Dari contoh-contoh ijtihad yang dilakukan oleh Rasulullah SAW, demikian pula oleh para sahabatnya baik di kala Rasulullah SAW masih hidup atau setelah beliau wafat, tampak adanya cara-cara yang digunakannya, sekalipun tidak dikemukakan dan tidak disusun kaidah-kaidah (aturan-aturan)nya ; sebagaimana yang kita kenal dalam Ilmu Ushul Fiqh ; karena pada masa Rasulullah SAW, demikian pula pada masa sahabatnya, tidak dibutuhkan adanya kaidah-kaidah dalam berijtihad dengan kata lain pada masa Rasulullah SAW dan pada masa sahabat telah terjadi praktek berijtihad, hanya saja pada waktu-waktu itu tidak disusun sebagai suatu ilmu yang kelak disebut dengan Ilmu Ushul Fiqh karena pada waktu-waktu itu tidak dibutuhkan adanya. Yang demikian itu, karena Rasulullah SAW mengetahui cara-cara nash dalam menunjukkan hukum baik secara langsung atau tidak langsung, sehingga beliau tidak membutuhkan adanya kaidah-kaidah dalam berijtihad, karena mereka mengetahui sebab-sebab turun (asbabun nuzul) ayat-ayat Al-Qur'an, sebab-sebab datang (asbabul wurud) Al- Hadits, mempunyai ketajaman dalam memahami rahasia-rahasia, tujuan dan dasar-dasar syara' dalam menetapkan hukum yang mereka peroleh karena mereka mempunyai pengetahuan yang luas dan mendalam terhadap bahasa mereka sendiri (Arab) yang juga bahasa Al-Qur'an dan As-Sunnah. Dengan pengetahuan yang mereka miliki itu, mereka mampu berijtihad tanpa membutuhkan adanya kaidah-kaidah.
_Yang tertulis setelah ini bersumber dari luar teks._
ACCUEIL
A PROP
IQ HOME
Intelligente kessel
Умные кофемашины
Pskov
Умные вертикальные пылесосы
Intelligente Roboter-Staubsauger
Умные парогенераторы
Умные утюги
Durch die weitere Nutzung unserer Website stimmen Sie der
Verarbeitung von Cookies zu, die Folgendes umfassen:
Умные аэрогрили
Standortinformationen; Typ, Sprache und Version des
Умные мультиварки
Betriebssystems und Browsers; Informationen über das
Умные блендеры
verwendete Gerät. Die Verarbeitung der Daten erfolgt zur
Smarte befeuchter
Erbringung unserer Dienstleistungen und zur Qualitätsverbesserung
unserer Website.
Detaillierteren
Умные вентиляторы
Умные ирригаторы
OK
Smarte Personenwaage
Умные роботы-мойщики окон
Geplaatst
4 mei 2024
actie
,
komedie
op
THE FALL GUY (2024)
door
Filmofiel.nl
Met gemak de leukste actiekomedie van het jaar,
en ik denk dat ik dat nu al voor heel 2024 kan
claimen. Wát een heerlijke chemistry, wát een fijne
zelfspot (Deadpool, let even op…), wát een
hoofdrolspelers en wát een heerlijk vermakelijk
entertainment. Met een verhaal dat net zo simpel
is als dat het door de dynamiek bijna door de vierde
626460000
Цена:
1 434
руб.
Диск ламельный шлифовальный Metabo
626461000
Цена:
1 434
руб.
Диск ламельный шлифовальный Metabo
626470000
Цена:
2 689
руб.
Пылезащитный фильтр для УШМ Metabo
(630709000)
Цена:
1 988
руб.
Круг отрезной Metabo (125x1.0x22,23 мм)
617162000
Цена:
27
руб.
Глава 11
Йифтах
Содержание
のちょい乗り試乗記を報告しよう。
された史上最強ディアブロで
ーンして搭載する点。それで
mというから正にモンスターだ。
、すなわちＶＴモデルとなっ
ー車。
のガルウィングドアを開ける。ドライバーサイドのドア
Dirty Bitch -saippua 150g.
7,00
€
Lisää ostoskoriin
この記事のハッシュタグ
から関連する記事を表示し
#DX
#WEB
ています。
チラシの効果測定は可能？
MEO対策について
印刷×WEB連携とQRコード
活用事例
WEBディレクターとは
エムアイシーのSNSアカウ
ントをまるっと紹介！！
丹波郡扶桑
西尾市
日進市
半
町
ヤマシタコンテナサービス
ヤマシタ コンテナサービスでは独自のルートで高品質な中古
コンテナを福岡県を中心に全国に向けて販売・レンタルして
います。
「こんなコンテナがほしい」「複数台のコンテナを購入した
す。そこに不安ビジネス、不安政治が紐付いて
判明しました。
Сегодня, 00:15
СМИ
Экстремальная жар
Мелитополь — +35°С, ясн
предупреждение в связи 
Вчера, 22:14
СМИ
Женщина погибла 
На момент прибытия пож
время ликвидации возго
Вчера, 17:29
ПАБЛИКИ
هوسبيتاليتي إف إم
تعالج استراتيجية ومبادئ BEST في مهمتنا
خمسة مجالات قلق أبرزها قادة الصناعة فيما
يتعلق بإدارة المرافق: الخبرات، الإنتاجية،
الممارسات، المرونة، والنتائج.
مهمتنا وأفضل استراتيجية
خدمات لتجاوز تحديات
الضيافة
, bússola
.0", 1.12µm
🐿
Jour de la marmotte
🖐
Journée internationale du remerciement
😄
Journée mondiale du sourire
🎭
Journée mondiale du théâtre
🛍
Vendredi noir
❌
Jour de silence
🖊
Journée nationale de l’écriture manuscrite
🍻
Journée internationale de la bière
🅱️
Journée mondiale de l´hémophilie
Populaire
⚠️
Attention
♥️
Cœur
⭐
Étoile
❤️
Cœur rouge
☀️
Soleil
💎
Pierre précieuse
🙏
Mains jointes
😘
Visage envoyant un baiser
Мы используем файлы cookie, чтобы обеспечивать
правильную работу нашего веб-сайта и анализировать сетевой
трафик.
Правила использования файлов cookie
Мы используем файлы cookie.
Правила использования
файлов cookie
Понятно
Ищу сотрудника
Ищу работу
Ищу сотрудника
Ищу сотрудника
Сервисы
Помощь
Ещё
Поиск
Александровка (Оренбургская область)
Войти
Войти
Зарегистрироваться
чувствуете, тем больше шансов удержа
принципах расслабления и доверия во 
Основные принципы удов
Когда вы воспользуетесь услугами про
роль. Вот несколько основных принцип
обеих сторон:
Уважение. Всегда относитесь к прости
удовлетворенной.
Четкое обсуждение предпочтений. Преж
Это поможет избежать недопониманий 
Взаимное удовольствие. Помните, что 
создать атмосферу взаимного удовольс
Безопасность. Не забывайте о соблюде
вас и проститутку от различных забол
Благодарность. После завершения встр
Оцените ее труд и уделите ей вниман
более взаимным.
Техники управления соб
Pada masa tabi'in, tabi'it-tabi'in dan para imam mujtahid, di sekitar abad II dan III Hijriyah wilayah kekuasaan Islam telah menjadi semakin luas, sampai ke daerah-daerah yang dihuni oleh orang-orang yang bukan bangsa Arab atau tidak berbahasa Arab dan beragam pula situasi dan kondisinya serta adat istiadatnya. Banyak diantara para ulama yang bertebaran di daerah-daerah tersebut dan tidak sedikit penduduk daerah-daerah itu yang memeluk agama Islam. Dengan semakin tersebarnya agama Islam di kalangan penduduk dari berbagai daerah tersebut, menjadikan semakin banyak persoalan-persoalan hukum yang timbul. Yang tidak didapati ketetapan hukumnya dalam Al-Qur'an dan As-Sunnah. Untuk itu para ulama yang tinggal di berbagai daerah itu berijtihad mencari ketetapan hukumnya.

Karena banyaknya persoalan-persoalan hukum yang timbul dan karena pengaruh kemajuan ilmu pengetahuan dalam berbagai bidang yang berkembang dengan pesat yang terjadi pada masa ini, kegiatan ijtihad juga mencapai kemajuan yang besar dan lebih bersemarak.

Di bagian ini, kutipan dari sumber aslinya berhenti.